Famed money manager Mario Gabelli, one of the largest shareholders in Paramount Global, urged the Federal Communications Commission to halt its review of the transfer of broadcast licenses in the media giant’s $8 billion merger with Skydance.
Gabelli requested the delay so that he could probe for “potential fiduciary and/or federal securities violations” against Paramount’s minority shareholders, according to a letter he sent to the agency made public Tuesday.
His investment firm, Gabelli Value, owns approximately 13% of Paramount’s Class A common stock – the second largest Class A shareholder behind Shari Redstone and National Amusements – and roughly 900,000 Class B shares.
“Gabelli Value respectfully requests that the Commission defer resolution of the application until Gabelli Value has completed its inquiry and determined whether to initiate litigation against Paramount’s board of directors, NAI, and/or Skydance for breach of fiduciary duty (or aiding and abetting) under Delaware law and/or whether the transaction violates federal law. We are available to discuss this matter at your convenience,” the letter said.
Gabelli filed the request with the FCC on Nov. 8 — four days after Paramount released a 699-page S-4 prospectus with the Securities and Exchange Commission about the Skydance deal, which would hand control of assets that include CBS to the independent studio owned by tech heir David Ellison.
However, Gabelli’s letter to the FCC claims Paramount’s “proxy statement does not provide adequate disclosures concerning the process leading up to board approval of the merger or the fairness of the merger consideration.”
“Importantly, it does not provide stakeholders with adequate information to determine whether consideration that should be paid to shareholders is being diverted to [Shari Redstone’s] NAI for its controlling stake in the Company.”
Skydance and Paramount declined comment.
Redstone, the daughter of the late media tycoon Sumner Redstone, is expected to walk away with a nearly $2 billion windfall for her her controlling stake in Paramount.
After filing his request for more details last week, Gabelli told TheWrap: “I want my clients to have the option of continuing to own the voting shares. Why should they get squeezed out?”
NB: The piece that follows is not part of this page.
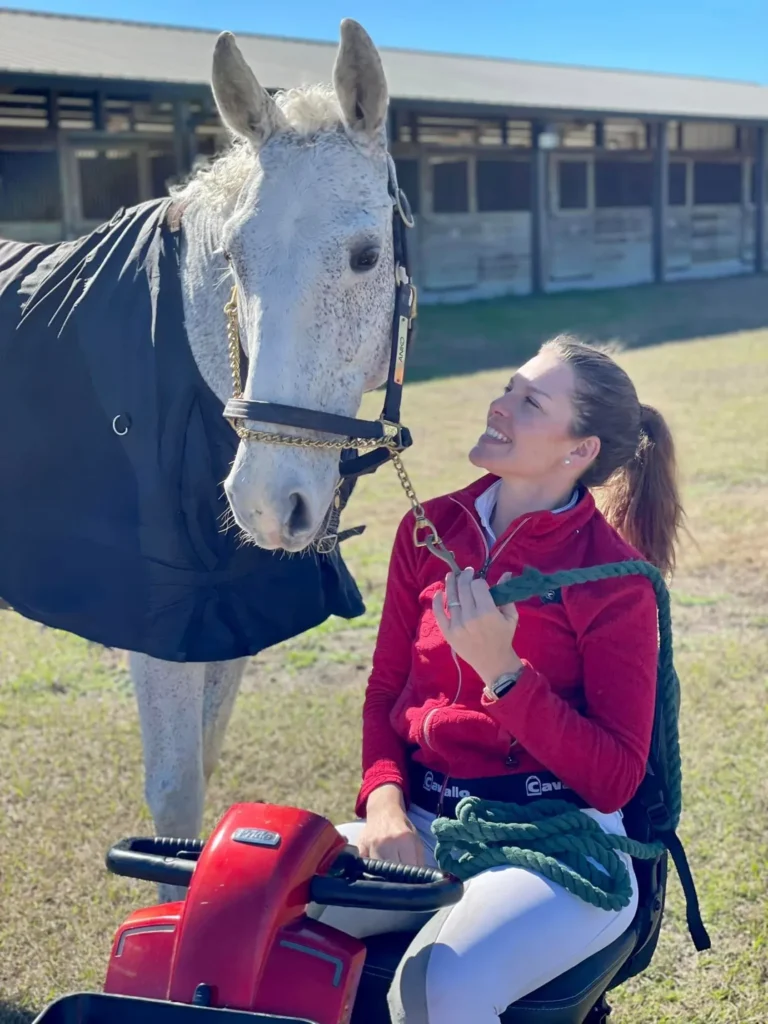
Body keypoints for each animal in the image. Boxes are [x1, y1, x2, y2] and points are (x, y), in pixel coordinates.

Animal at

“Secondly, are they worried I would discover a whole bunch of numbers that would indicate that they should get more money because the other guy got more money? I don’t know,” he said.
The complex deal includes Paramount buying the smaller Skydance and then merging with the company.
Class B commons can then sell some Paramount stock for $15, a premium to their current price of $11.45
The controlling Class A shareholders get $23 or a chance to convert their shares into Class B common, as The Post previously reported.
The deal — which does not require a shareholder vote — is expected to close in the first half of 2025.